Update based on rzwitserloot's answer.

I changed the mode from GCM to ECB and the result I'm now getting in Python is almost the same. First of all here is what the updated code looks like:

key = b'Some random key '

cipher = Cipher(algorithms.AES(key), modes.ECB())
encryptor = cipher.encryptor()
ct = encryptor.update(PLAINTEXT.encode('utf-8'))

base64EncodedStr = base64.b64encode(ct).decode('utf-8')
print('Encrypted:', base64EncodedStr)

The reference (i.e. Java) output is 1004 characters long while the Python output is only 984 characters long. But up to 3 characters from the end of the Python string they match:

Output Strings

I did check with decryption and found that both encrypted text string decrypt to the same plaintext.

FINAL UPDATE:

The padding was the problem. I updated the code to use PKCS7 padding like this and I am now getting the same result from Java and Python:

from cryptography.hazmat.primitives import padding as symmetric_padding

padder = symmetric_padding.PKCS7(algorithms.AES.block_size).padder()
padded_data = padder.update(PLAINTEXT.encode('utf-8')) + padder.finalize()

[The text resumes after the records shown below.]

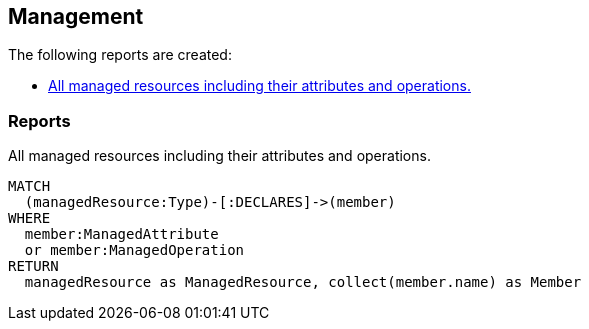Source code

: [[management:Default]]
[role=group,includesConcepts="management:ManagedResources"]
== Management

The following reports are created:

- <<management:ManagedResources>>

=== Reports

[[management:ManagedResources]]
.All managed resources including their attributes and operations.
[source,cypher,role=concept,requiresConcepts="spring-jmx:ManagedResource,spring-jmx:ManagedAttribute,spring-jmx:ManagedOperation"]
----
MATCH
  (managedResource:Type)-[:DECLARES]->(member)
WHERE
  member:ManagedAttribute
  or member:ManagedOperation
RETURN
  managedResource as ManagedResource, collect(member.name) as Member
----

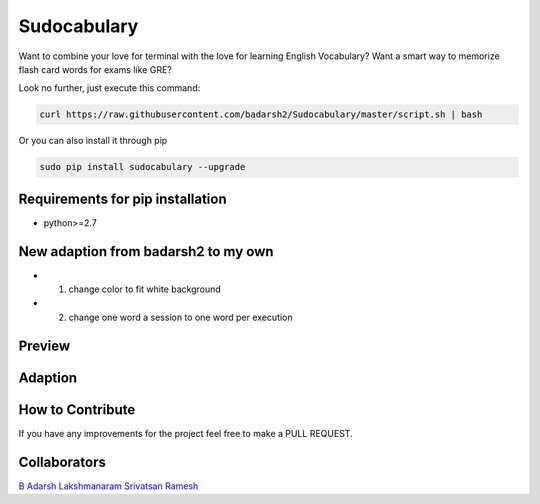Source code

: Sudocabulary
=============

.. image:: https://badge.fury.io/py/sudocabulary.svg
    :target: https://badge.fury.io/py/sudocabulary
.. image:: https://landscape.io/github/badarsh2/Sudocabulary/master/landscape.svg?style=flat
   :target: https://landscape.io/github/badarsh2/Sudocabulary/master
   :alt: Code Health\\
   
Want to combine your love for terminal with the love for learning English Vocabulary? Want a smart way to memorize flash card words for exams like GRE?

Look no further, just execute this command:

.. code-block:: bash

    curl https://raw.githubusercontent.com/badarsh2/Sudocabulary/master/script.sh | bash

Or you can also install it through pip

.. code-block:: bash

    sudo pip install sudocabulary --upgrade

Requirements for pip installation
----------------------------------

-   python>=2.7

New adaption from badarsh2 to my own
----------------------------------
* 1. change color to fit white background
* 2. change one word a session to one word per execution


Preview
------------------
    .. image:: https://github.com/whcacademy/Sudocabulary/blob/master/sample.png
        :alt: Sample Screenshot
        :width: 100%
        :align: center
        
Adaption
------------------
    .. image:: https://github.com/whcacademy/Sudocabulary/blob/master/newexample.png
        :alt: New Sample Screenshot
        :width: 80%
        :align: center
How to Contribute
-----------------

If you have any improvements for the project feel free to make a PULL REQUEST.

Collaborators
----------
`B Adarsh <https://github.com/badarsh2>`_
`Lakshmanaram <https://github.com/lakshmanaram>`_
`Srivatsan Ramesh <https://github.com/srivatsan-ramesh>`_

ct = encryptor.update(padded_data)

Solution

  • You need everything to be the exact same between both versions. This is not currently true; fix that.

    Your java code uses:

    • AES at block size 128, because that's just how AES rolls. Nothing to configure.
    • AES key size of 128, 192, or 256 bits.
    • The key.
    • The Mode of Operation. Your java code uses ECB (which is insecure). You've told your python code to use GCM. That's, obviously, not going to work. You need to specify ECB there, too.
    • Given that it's ECB, there is no IV.
    • The padding mode. Java code is doing PKCS5Padding here.
    • Crypto is fundamentally byte based but you're trying to encrypt strings, which aren't. That means the string is being converted to bytes, and that means a charset encoding is used. You didn't specify in your java code which means you get 'platform default'. Horrible idea, but if you can't change the java side, figure out what that is, and use the same encoding in your python code.
    • Finally, your java code base64's the result.

    For most of these, I simply can't tell you; the code you pasted is insufficient. For example, AES key size and whether the keys are actually identical? I have no idea - you tell me. How did you make that SecretKey key object?

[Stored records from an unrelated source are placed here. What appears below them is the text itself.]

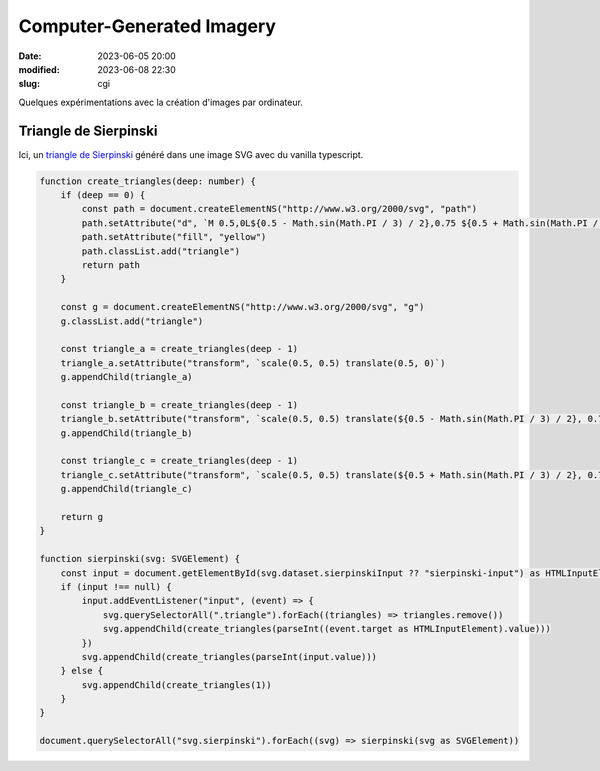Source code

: Computer-Generated Imagery
##########################

:date: 2023-06-05 20:00
:modified: 2023-06-08 22:30
:slug: cgi

Quelques expérimentations avec la création d'images par ordinateur.

Triangle de Sierpinski
======================

Ici, un `triangle de Sierpinski <https://fr.wikipedia.org/wiki/Triangle_de_Sierpi%C5%84ski>`_ généré dans une image SVG avec du vanilla typescript.

.. raw:: html

    <script src="/static/gen/cgi.js" type="module"></script>
    <p>
        <label>
            Récursion
            <input id="sierpinski-input" type="range" min="0" max="7" value="1">
        </label>
    </p>
    <svg class="sierpinski" data-sierpinski-input="sierpinski-input" version="1.1" width="400" height="400" viewBox="0 0 1 1" xmlns="http://www.w3.org/2000/svg">
        <rect width="100%" height="100%" fill="black" />
    </svg>


.. code-block:: typescript

    function create_triangles(deep: number) {
        if (deep == 0) {
            const path = document.createElementNS("http://www.w3.org/2000/svg", "path")
            path.setAttribute("d", `M 0.5,0L${0.5 - Math.sin(Math.PI / 3) / 2},0.75 ${0.5 + Math.sin(Math.PI / 3) / 2},0.75Z`)
            path.setAttribute("fill", "yellow")
            path.classList.add("triangle")
            return path
        }

        const g = document.createElementNS("http://www.w3.org/2000/svg", "g")
        g.classList.add("triangle")

        const triangle_a = create_triangles(deep - 1)
        triangle_a.setAttribute("transform", `scale(0.5, 0.5) translate(0.5, 0)`)
        g.appendChild(triangle_a)

        const triangle_b = create_triangles(deep - 1)
        triangle_b.setAttribute("transform", `scale(0.5, 0.5) translate(${0.5 - Math.sin(Math.PI / 3) / 2}, 0.75)`)
        g.appendChild(triangle_b)

        const triangle_c = create_triangles(deep - 1)
        triangle_c.setAttribute("transform", `scale(0.5, 0.5) translate(${0.5 + Math.sin(Math.PI / 3) / 2}, 0.75)`)
        g.appendChild(triangle_c)

        return g
    }

    function sierpinski(svg: SVGElement) {
        const input = document.getElementById(svg.dataset.sierpinskiInput ?? "sierpinski-input") as HTMLInputElement
        if (input !== null) {
            input.addEventListener("input", (event) => {
                svg.querySelectorAll(".triangle").forEach((triangles) => triangles.remove())
                svg.appendChild(create_triangles(parseInt((event.target as HTMLInputElement).value)))
            })
            svg.appendChild(create_triangles(parseInt(input.value)))
        } else {
            svg.appendChild(create_triangles(1))
        }
    }

    document.querySelectorAll("svg.sierpinski").forEach((svg) => sierpinski(svg as SVGElement))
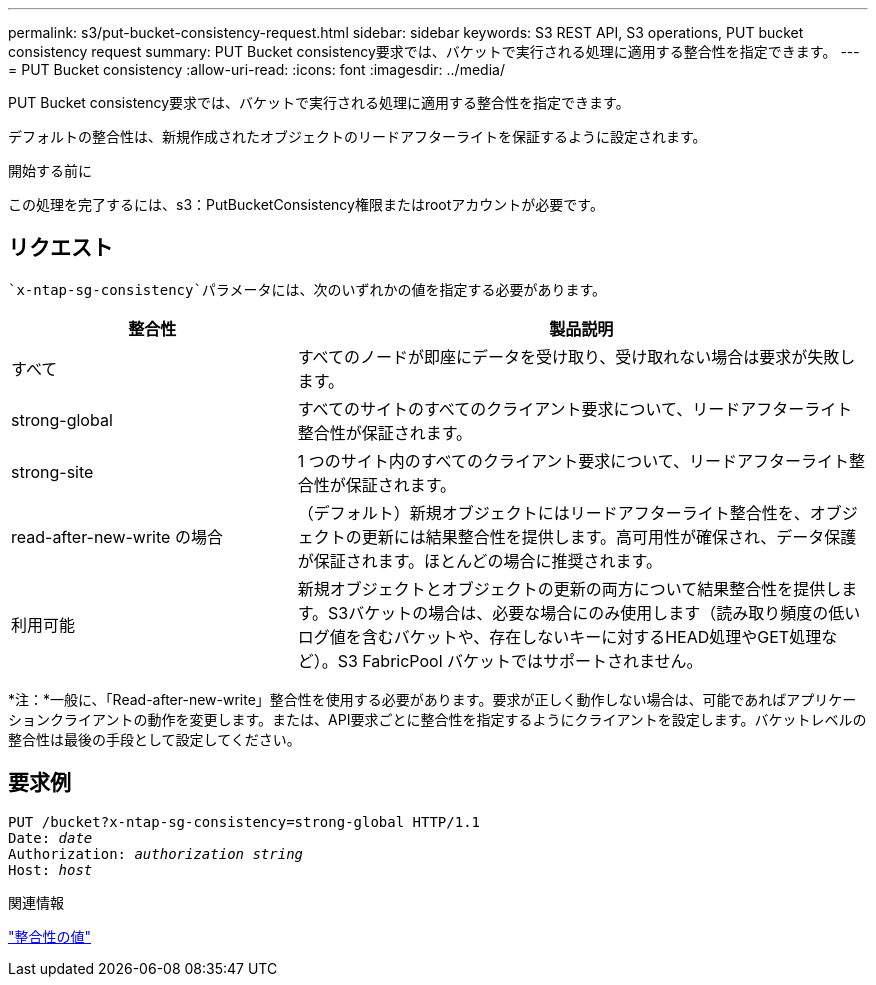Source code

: ---
permalink: s3/put-bucket-consistency-request.html 
sidebar: sidebar 
keywords: S3 REST API, S3 operations, PUT bucket consistency request 
summary: PUT Bucket consistency要求では、バケットで実行される処理に適用する整合性を指定できます。 
---
= PUT Bucket consistency
:allow-uri-read: 
:icons: font
:imagesdir: ../media/


[role="lead"]
PUT Bucket consistency要求では、バケットで実行される処理に適用する整合性を指定できます。

デフォルトの整合性は、新規作成されたオブジェクトのリードアフターライトを保証するように設定されます。

.開始する前に
この処理を完了するには、s3：PutBucketConsistency権限またはrootアカウントが必要です。



== リクエスト

 `x-ntap-sg-consistency`パラメータには、次のいずれかの値を指定する必要があります。

[cols="1a,2a"]
|===
| 整合性 | 製品説明 


 a| 
すべて
 a| 
すべてのノードが即座にデータを受け取り、受け取れない場合は要求が失敗します。



 a| 
strong-global
 a| 
すべてのサイトのすべてのクライアント要求について、リードアフターライト整合性が保証されます。



 a| 
strong-site
 a| 
1 つのサイト内のすべてのクライアント要求について、リードアフターライト整合性が保証されます。



 a| 
read-after-new-write の場合
 a| 
（デフォルト）新規オブジェクトにはリードアフターライト整合性を、オブジェクトの更新には結果整合性を提供します。高可用性が確保され、データ保護が保証されます。ほとんどの場合に推奨されます。



 a| 
利用可能
 a| 
新規オブジェクトとオブジェクトの更新の両方について結果整合性を提供します。S3バケットの場合は、必要な場合にのみ使用します（読み取り頻度の低いログ値を含むバケットや、存在しないキーに対するHEAD処理やGET処理など）。S3 FabricPool バケットではサポートされません。

|===
*注：*一般に、「Read-after-new-write」整合性を使用する必要があります。要求が正しく動作しない場合は、可能であればアプリケーションクライアントの動作を変更します。または、API要求ごとに整合性を指定するようにクライアントを設定します。バケットレベルの整合性は最後の手段として設定してください。



== 要求例

[listing, subs="specialcharacters,quotes"]
----
PUT /bucket?x-ntap-sg-consistency=strong-global HTTP/1.1
Date: _date_
Authorization: _authorization string_
Host: _host_
----
.関連情報
link:consistency-controls.html["整合性の値"]

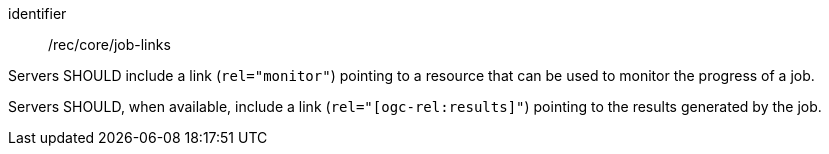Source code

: [[rec_core_job-links]]
[recommendation]
====
[%metadata]
identifier:: /rec/core/job-links

[.component,class=part]
--
Servers SHOULD include a link (`rel="monitor"`) pointing to a resource that can be used to monitor the progress of a job.
--

[.component,class=part]
--
Servers SHOULD, when available, include a link (`rel="[ogc-rel:results]"`) pointing to the results generated by the job.
--

====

    I'm not as familiar with python but it sure looks like you base64-encode it, and then decode it again. That's.. no, don't do that. Your java code encodes and that's that. Your python code should base64 encode and that's that.

    I'm pretty sure python also defaults to PKCS5Padding.

    That leaves the encoding mode which you 100% mismatched between java and python give what little code you pasted, and the way you construct the keys. If the text you're encrypting isn't straight ASCII, it's somewhat likely charset encoding is also causing a difference.

    It's crypto. One tiny difference and the outputs will be quite different.